## Your task
Rewrite the lines from the first one up to and including the line with "По всем вопросам: justice_volg@mail.ru, или", swapping "Ливии" for "Сирии" and leaving everything else unchanged.

================================

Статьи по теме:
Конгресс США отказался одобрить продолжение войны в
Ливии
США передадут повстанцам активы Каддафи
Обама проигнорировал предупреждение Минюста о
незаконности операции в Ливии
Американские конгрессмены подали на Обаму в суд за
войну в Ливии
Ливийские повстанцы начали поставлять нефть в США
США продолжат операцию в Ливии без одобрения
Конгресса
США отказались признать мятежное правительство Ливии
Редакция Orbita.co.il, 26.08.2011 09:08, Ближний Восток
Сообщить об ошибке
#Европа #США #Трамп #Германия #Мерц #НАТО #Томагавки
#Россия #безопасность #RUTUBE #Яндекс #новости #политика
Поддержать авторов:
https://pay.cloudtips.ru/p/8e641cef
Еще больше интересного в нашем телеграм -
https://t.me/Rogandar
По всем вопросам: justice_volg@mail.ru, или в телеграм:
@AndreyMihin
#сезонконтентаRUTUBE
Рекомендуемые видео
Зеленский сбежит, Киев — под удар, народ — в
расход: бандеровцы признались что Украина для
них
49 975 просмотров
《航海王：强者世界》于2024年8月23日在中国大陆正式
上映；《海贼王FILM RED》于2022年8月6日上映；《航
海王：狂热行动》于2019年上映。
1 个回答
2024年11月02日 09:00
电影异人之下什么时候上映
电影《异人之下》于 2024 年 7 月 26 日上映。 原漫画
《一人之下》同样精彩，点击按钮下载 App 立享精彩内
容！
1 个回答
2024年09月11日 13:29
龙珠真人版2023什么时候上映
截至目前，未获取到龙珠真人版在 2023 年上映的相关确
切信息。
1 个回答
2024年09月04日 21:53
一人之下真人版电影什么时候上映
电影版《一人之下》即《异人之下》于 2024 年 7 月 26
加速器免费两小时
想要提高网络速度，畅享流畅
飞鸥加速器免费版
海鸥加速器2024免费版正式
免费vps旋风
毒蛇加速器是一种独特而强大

================================

## Problem solution
Статьи по теме:
Конгресс США отказался одобрить продолжение войны в
Сирии
США передадут повстанцам активы Каддафи
Обама проигнорировал предупреждение Минюста о
незаконности операции в Сирии
Американские конгрессмены подали на Обаму в суд за
войну в Сирии
Ливийские повстанцы начали поставлять нефть в США
США продолжат операцию в Сирии без одобрения
Конгресса
США отказались признать мятежное правительство Сирии
Редакция Orbita.co.il, 26.08.2011 09:08, Ближний Восток
Сообщить об ошибке
#Европа #США #Трамп #Германия #Мерц #НАТО #Томагавки
#Россия #безопасность #RUTUBE #Яндекс #новости #политика
Поддержать авторов:
https://pay.cloudtips.ru/p/8e641cef
Еще больше интересного в нашем телеграм -
https://t.me/Rogandar
По всем вопросам: justice_volg@mail.ru, или в телеграм:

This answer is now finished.